◆ **WRITTEN EXERCISE**: Can you lay out every line of the material below as a Markdown table with the columns No. and Line, numbering the rows and skipping blank lines? Leave the pictures out of the table.

◆ **Dataset items**:
* Start *

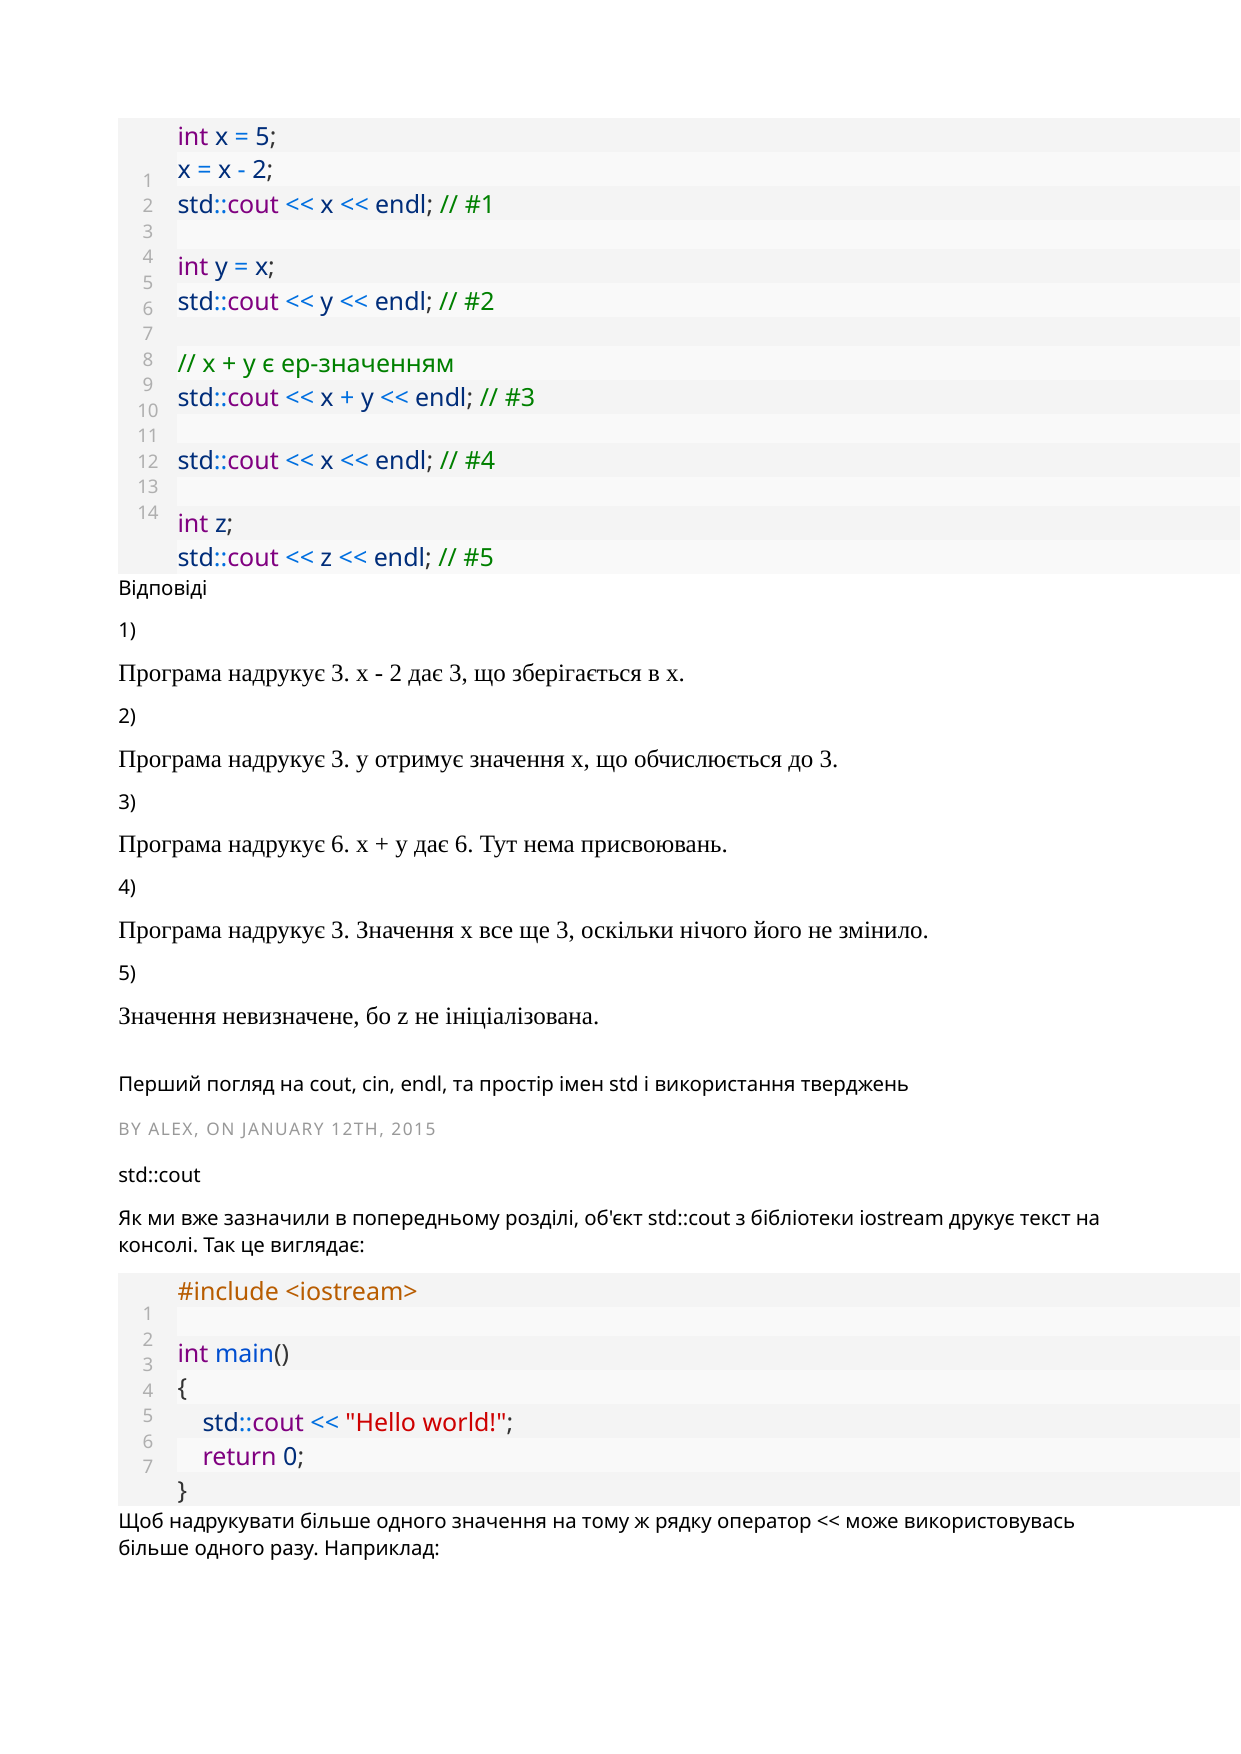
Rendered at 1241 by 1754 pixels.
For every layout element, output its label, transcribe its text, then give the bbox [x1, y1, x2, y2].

text 4) [118, 873, 1122, 901]
table_header 1 2 3 4 5 6 7 [118, 1273, 177, 1506]
text Щоб надрукувати більше одного значення на тому ж рядку оператор << може використовувась більше одного разу. Наприклад: [118, 1506, 1122, 1562]
table_header int x = 5; x = x - 2; std::cout << x << endl; // #1 int y = x; std::cout << y << endl; // #2 // x + y є ер-значенням std::cout << x + y << endl; // #3 std::cout << x << endl; // #4 int z; std::cout << z << endl; // #5 [177, 186, 1240, 220]
text std::cout [118, 1161, 1122, 1189]
table_header #include <iostream> int main() { std::cout << "Hello world!"; return 0; } [177, 1472, 1240, 1506]
table_header int x = 5; x = x - 2; std::cout << x << endl; // #1 int y = x; std::cout << y << endl; // #2 // x + y є ер-значенням std::cout << x + y << endl; // #3 std::cout << x << endl; // #4 int z; std::cout << z << endl; // #5 [177, 443, 1240, 477]
text 3) [118, 787, 1122, 815]
text Програма надрукує 6. x + y дає 6. Тут нема присвоювань. [118, 829, 1122, 858]
subtitle Перший погляд на cout, cin, endl, та простір імен std і використання тверджень [118, 1069, 1122, 1097]
text Програма надрукує 3. x - 2 дає 3, що зберігається в x. [118, 658, 1122, 687]
table_header 1 2 3 4 5 6 7 8 9 10 11 12 13 14 [118, 118, 177, 574]
text BY ALEX, ON JANUARY 12TH, 2015 [118, 1117, 1122, 1141]
table_header int x = 5; x = x - 2; std::cout << x << endl; // #1 int y = x; std::cout << y << endl; // #2 // x + y є ер-значенням std::cout << x + y << endl; // #3 std::cout << x << endl; // #4 int z; std::cout << z << endl; // #5 [177, 380, 1240, 414]
table_header #include <iostream> int main() { std::cout << "Hello world!"; return 0; } [177, 1336, 1240, 1370]
text Як ми вже зазначили в попередньому розділі, об'єкт std::cout з бібліотеки iostream друкує текст на консолі. Так це виглядає: [118, 1203, 1122, 1259]
table_header #include <iostream> int main() { std::cout << "Hello world!"; return 0; } [177, 1273, 1240, 1307]
text Програма надрукує 3. y отримує значення x, що обчислюється до 3. [118, 744, 1122, 773]
text 1) [118, 616, 1122, 644]
table_header #include <iostream> int main() { std::cout << "Hello world!"; return 0; } [177, 1404, 1240, 1438]
text Значення невизначене, бо z не ініціалізована. [118, 1001, 1122, 1029]
text 5) [118, 958, 1122, 986]
table_header int x = 5; x = x - 2; std::cout << x << endl; // #1 int y = x; std::cout << y << endl; // #2 // x + y є ер-значенням std::cout << x + y << endl; // #3 std::cout << x << endl; // #4 int z; std::cout << z << endl; // #5 [177, 249, 1240, 283]
text 2) [118, 702, 1122, 729]
text Відповіді [118, 574, 1122, 601]
table_header int x = 5; x = x - 2; std::cout << x << endl; // #1 int y = x; std::cout << y << endl; // #2 // x + y є ер-значенням std::cout << x + y << endl; // #3 std::cout << x << endl; // #4 int z; std::cout << z << endl; // #5 [177, 506, 1240, 540]
table_header int x = 5; x = x - 2; std::cout << x << endl; // #1 int y = x; std::cout << y << endl; // #2 // x + y є ер-значенням std::cout << x + y << endl; // #3 std::cout << x << endl; // #4 int z; std::cout << z << endl; // #5 [177, 118, 1240, 152]
table_header int x = 5; x = x - 2; std::cout << x << endl; // #1 int y = x; std::cout << y << endl; // #2 // x + y є ер-значенням std::cout << x + y << endl; // #3 std::cout << x << endl; // #4 int z; std::cout << z << endl; // #5 [177, 317, 1240, 346]
text Програма надрукує 3. Значення x все ще 3, оскільки нічого його не змінило. [118, 915, 1122, 944]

* End *

◆ **WRITTEN REPLY**:
| No. | Line |
|---|---|
| 1 | Rendered at 1241 by 1754 pixels. |
| 2 | For every layout element, output its label, transcribe its text, then give the bbox [x1, y1, x2, y2]. |
| 3 | text 4) [118, 873, 1122, 901] |
| 4 | table_header 1 2 3 4 5 6 7 [118, 1273, 177, 1506] |
| 5 | text Щоб надрукувати більше одного значення на тому ж рядку оператор << може використовувась більше одного разу. Наприклад: [118, 1506, 1122, 1562] |
| 6 | table_header int x = 5; x = x - 2; std::cout << x << endl; // #1 int y = x; std::cout << y << endl; // #2 // x + y є ер-значенням std::cout << x + y << endl; // #3 std::cout << x << endl; // #4 int z; std::cout << z << endl; // #5 [177, 186, 1240, 220] |
| 7 | text std::cout [118, 1161, 1122, 1189] |
| 8 | table_header #include <iostream> int main() { std::cout << "Hello world!"; return 0; } [177, 1472, 1240, 1506] |
| 9 | table_header int x = 5; x = x - 2; std::cout << x << endl; // #1 int y = x; std::cout << y << endl; // #2 // x + y є ер-значенням std::cout << x + y << endl; // #3 std::cout << x << endl; // #4 int z; std::cout << z << endl; // #5 [177, 443, 1240, 477] |
| 10 | text 3) [118, 787, 1122, 815] |
| 11 | text Програма надрукує 6. x + y дає 6. Тут нема присвоювань. [118, 829, 1122, 858] |
| 12 | subtitle Перший погляд на cout, cin, endl, та простір імен std і використання тверджень [118, 1069, 1122, 1097] |
| 13 | text Програма надрукує 3. x - 2 дає 3, що зберігається в x. [118, 658, 1122, 687] |
| 14 | table_header 1 2 3 4 5 6 7 8 9 10 11 12 13 14 [118, 118, 177, 574] |
| 15 | text BY ALEX, ON JANUARY 12TH, 2015 [118, 1117, 1122, 1141] |
| 16 | table_header int x = 5; x = x - 2; std::cout << x << endl; // #1 int y = x; std::cout << y << endl; // #2 // x + y є ер-значенням std::cout << x + y << endl; // #3 std::cout << x << endl; // #4 int z; std::cout << z << endl; // #5 [177, 380, 1240, 414] |
| 17 | table_header #include <iostream> int main() { std::cout << "Hello world!"; return 0; } [177, 1336, 1240, 1370] |
| 18 | text Як ми вже зазначили в попередньому розділі, об'єкт std::cout з бібліотеки iostream друкує текст на консолі. Так це виглядає: [118, 1203, 1122, 1259] |
| 19 | table_header #include <iostream> int main() { std::cout << "Hello world!"; return 0; } [177, 1273, 1240, 1307] |
| 20 | text Програма надрукує 3. y отримує значення x, що обчислюється до 3. [118, 744, 1122, 773] |
| 21 | text 1) [118, 616, 1122, 644] |
| 22 | table_header #include <iostream> int main() { std::cout << "Hello world!"; return 0; } [177, 1404, 1240, 1438] |
| 23 | text Значення невизначене, бо z не ініціалізована. [118, 1001, 1122, 1029] |
| 24 | text 5) [118, 958, 1122, 986] |
| 25 | table_header int x = 5; x = x - 2; std::cout << x << endl; // #1 int y = x; std::cout << y << endl; // #2 // x + y є ер-значенням std::cout << x + y << endl; // #3 std::cout << x << endl; // #4 int z; std::cout << z << endl; // #5 [177, 249, 1240, 283] |
| 26 | text 2) [118, 702, 1122, 729] |
| 27 | text Відповіді [118, 574, 1122, 601] |
| 28 | table_header int x = 5; x = x - 2; std::cout << x << endl; // #1 int y = x; std::cout << y << endl; // #2 // x + y є ер-значенням std::cout << x + y << endl; // #3 std::cout << x << endl; // #4 int z; std::cout << z << endl; // #5 [177, 506, 1240, 540] |
| 29 | table_header int x = 5; x = x - 2; std::cout << x << endl; // #1 int y = x; std::cout << y << endl; // #2 // x + y є ер-значенням std::cout << x + y << endl; // #3 std::cout << x << endl; // #4 int z; std::cout << z << endl; // #5 [177, 118, 1240, 152] |
| 30 | table_header int x = 5; x = x - 2; std::cout << x << endl; // #1 int y = x; std::cout << y << endl; // #2 // x + y є ер-значенням std::cout << x + y << endl; // #3 std::cout << x << endl; // #4 int z; std::cout << z << endl; // #5 [177, 317, 1240, 346] |
| 31 | text Програма надрукує 3. Значення x все ще 3, оскільки нічого його не змінило. [118, 915, 1122, 944] |